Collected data
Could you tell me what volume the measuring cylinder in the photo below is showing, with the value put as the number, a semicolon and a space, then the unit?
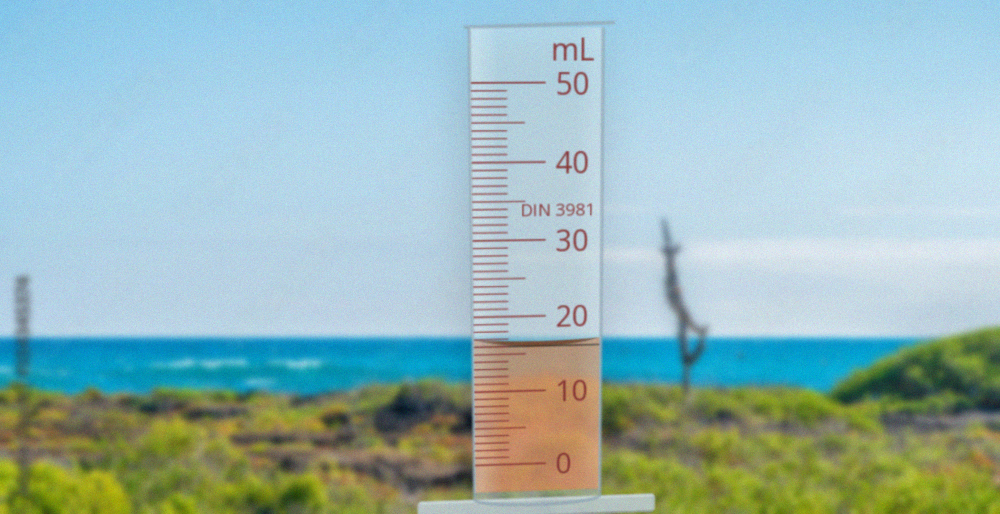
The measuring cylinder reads 16; mL
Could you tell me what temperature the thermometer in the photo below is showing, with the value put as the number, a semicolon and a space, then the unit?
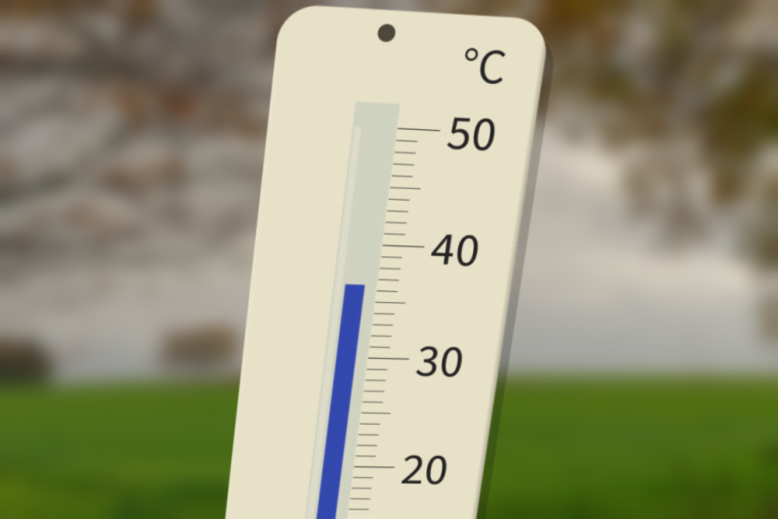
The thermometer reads 36.5; °C
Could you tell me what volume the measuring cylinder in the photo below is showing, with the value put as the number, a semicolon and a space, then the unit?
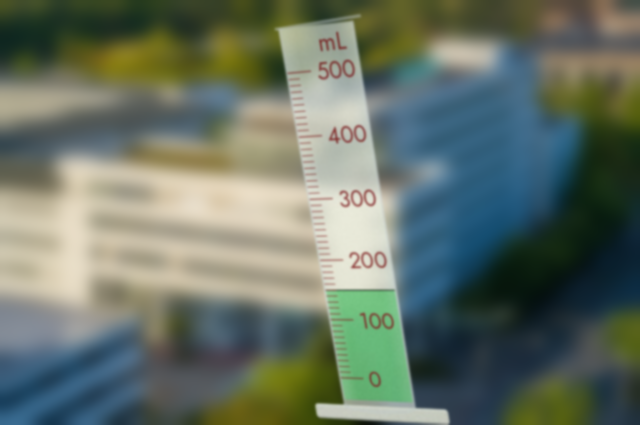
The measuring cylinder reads 150; mL
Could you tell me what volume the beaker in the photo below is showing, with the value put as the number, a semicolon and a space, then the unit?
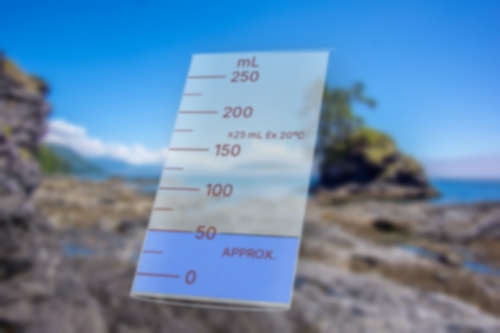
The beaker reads 50; mL
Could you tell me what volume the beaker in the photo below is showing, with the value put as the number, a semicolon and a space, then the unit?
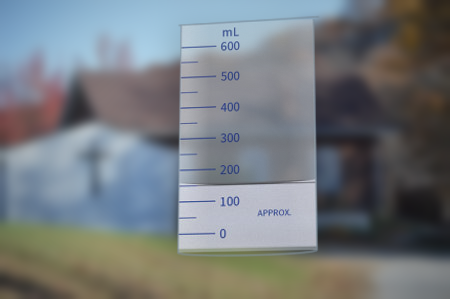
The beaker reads 150; mL
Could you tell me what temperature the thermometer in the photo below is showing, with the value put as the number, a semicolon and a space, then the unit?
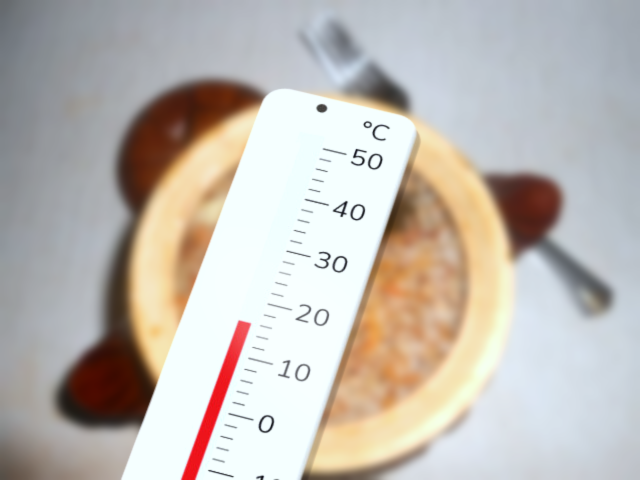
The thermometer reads 16; °C
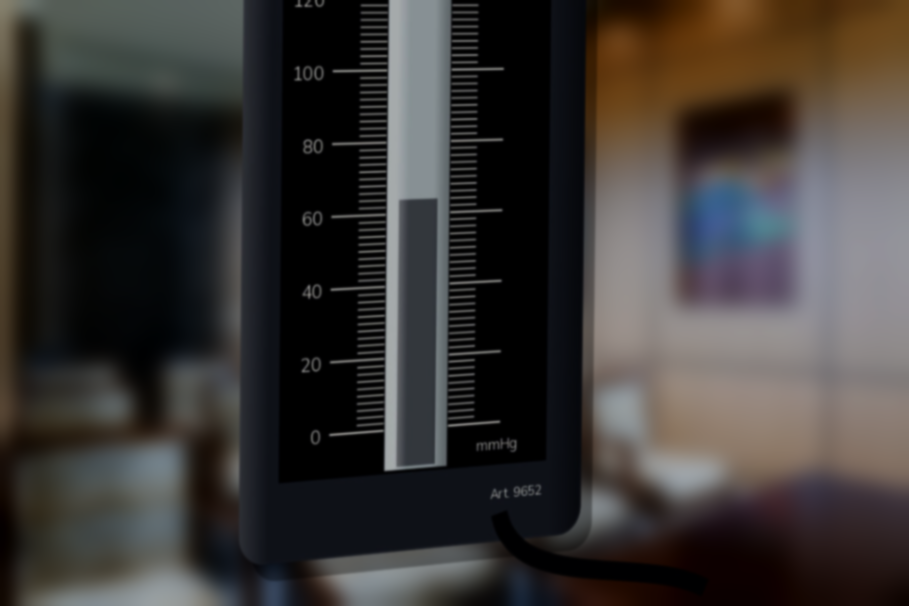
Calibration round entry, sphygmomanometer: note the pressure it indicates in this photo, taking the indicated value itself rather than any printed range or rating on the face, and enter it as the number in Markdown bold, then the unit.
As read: **64** mmHg
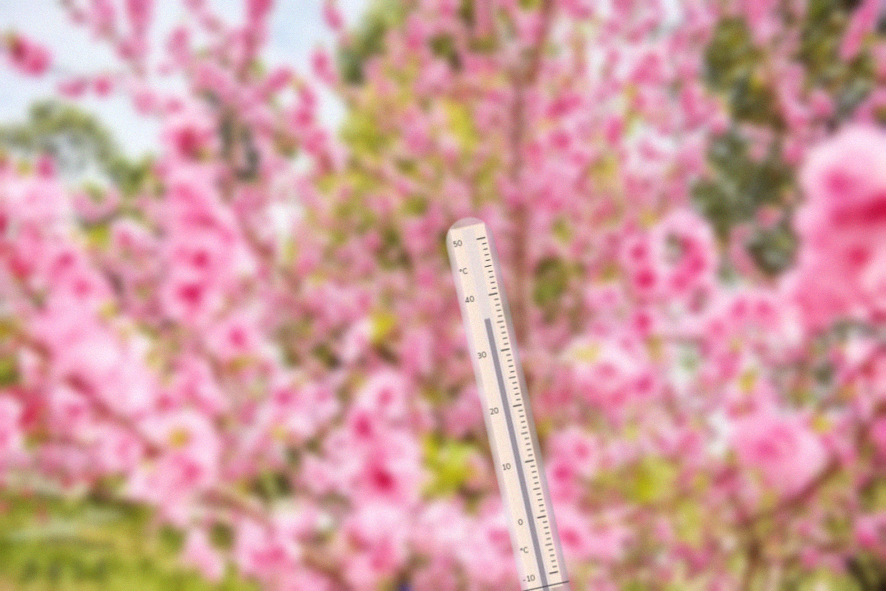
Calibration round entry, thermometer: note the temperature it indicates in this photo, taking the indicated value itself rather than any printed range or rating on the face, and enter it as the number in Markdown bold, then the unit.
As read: **36** °C
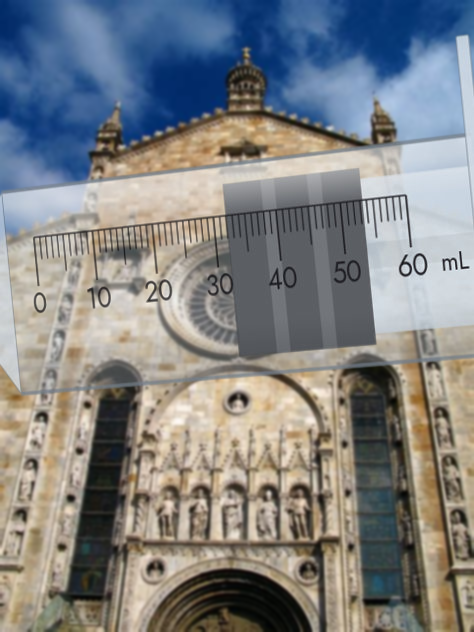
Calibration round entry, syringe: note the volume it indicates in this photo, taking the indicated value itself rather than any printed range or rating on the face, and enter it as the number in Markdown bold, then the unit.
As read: **32** mL
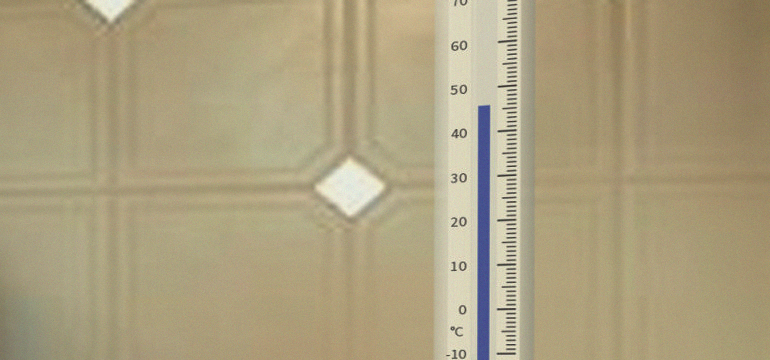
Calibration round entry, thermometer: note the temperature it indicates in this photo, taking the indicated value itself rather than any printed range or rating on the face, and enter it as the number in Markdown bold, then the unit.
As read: **46** °C
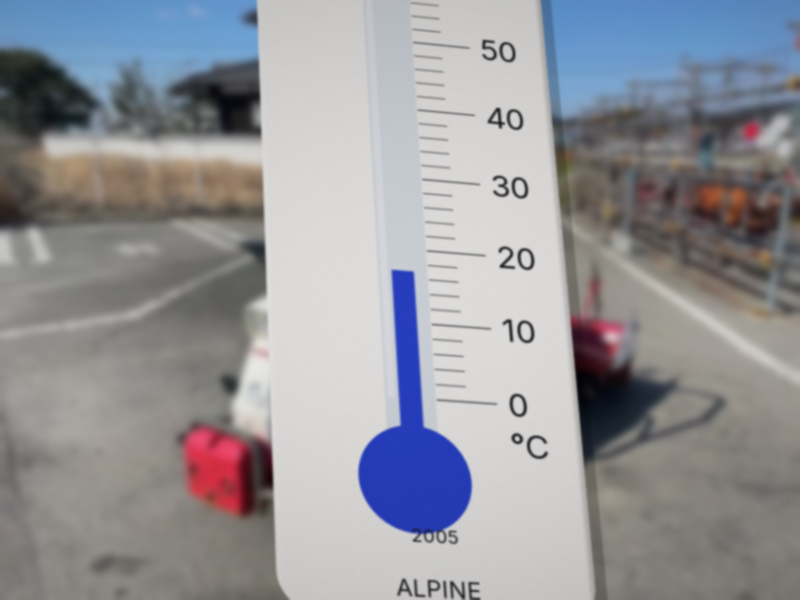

**To-do item:** Express all the records above as a Markdown table with the columns "Row" and "Line," giving each line its own numbered row and skipping blank lines. Leave the pictures out.

**Solution for this exercise:**
| Row | Line |
|---|---|
| 1 | Could you tell me what volume the measuring cylinder in the photo below is showing, with the value put as the number, a semicolon and a space, then the unit? |
| 2 | The measuring cylinder reads 16; mL |
| 3 | Could you tell me what temperature the thermometer in the photo below is showing, with the value put as the number, a semicolon and a space, then the unit? |
| 4 | The thermometer reads 36.5; °C |
| 5 | Could you tell me what volume the measuring cylinder in the photo below is showing, with the value put as the number, a semicolon and a space, then the unit? |
| 6 | The measuring cylinder reads 150; mL |
| 7 | Could you tell me what volume the beaker in the photo below is showing, with the value put as the number, a semicolon and a space, then the unit? |
| 8 | The beaker reads 50; mL |
| 9 | Could you tell me what volume the beaker in the photo below is showing, with the value put as the number, a semicolon and a space, then the unit? |
| 10 | The beaker reads 150; mL |
| 11 | Could you tell me what temperature the thermometer in the photo below is showing, with the value put as the number, a semicolon and a space, then the unit? |
| 12 | The thermometer reads 16; °C |
| 13 | Calibration round entry, sphygmomanometer: note the pressure it indicates in this photo, taking the indicated value itself rather than any printed range or rating on the face, and enter it as the number in Markdown bold, then the unit. |
| 14 | As read: **64** mmHg |
| 15 | Calibration round entry, thermometer: note the temperature it indicates in this photo, taking the indicated value itself rather than any printed range or rating on the face, and enter it as the number in Markdown bold, then the unit. |
| 16 | As read: **36** °C |
| 17 | Calibration round entry, syringe: note the volume it indicates in this photo, taking the indicated value itself rather than any printed range or rating on the face, and enter it as the number in Markdown bold, then the unit. |
| 18 | As read: **32** mL |
| 19 | Calibration round entry, thermometer: note the temperature it indicates in this photo, taking the indicated value itself rather than any printed range or rating on the face, and enter it as the number in Markdown bold, then the unit. |
| 20 | As read: **46** °C |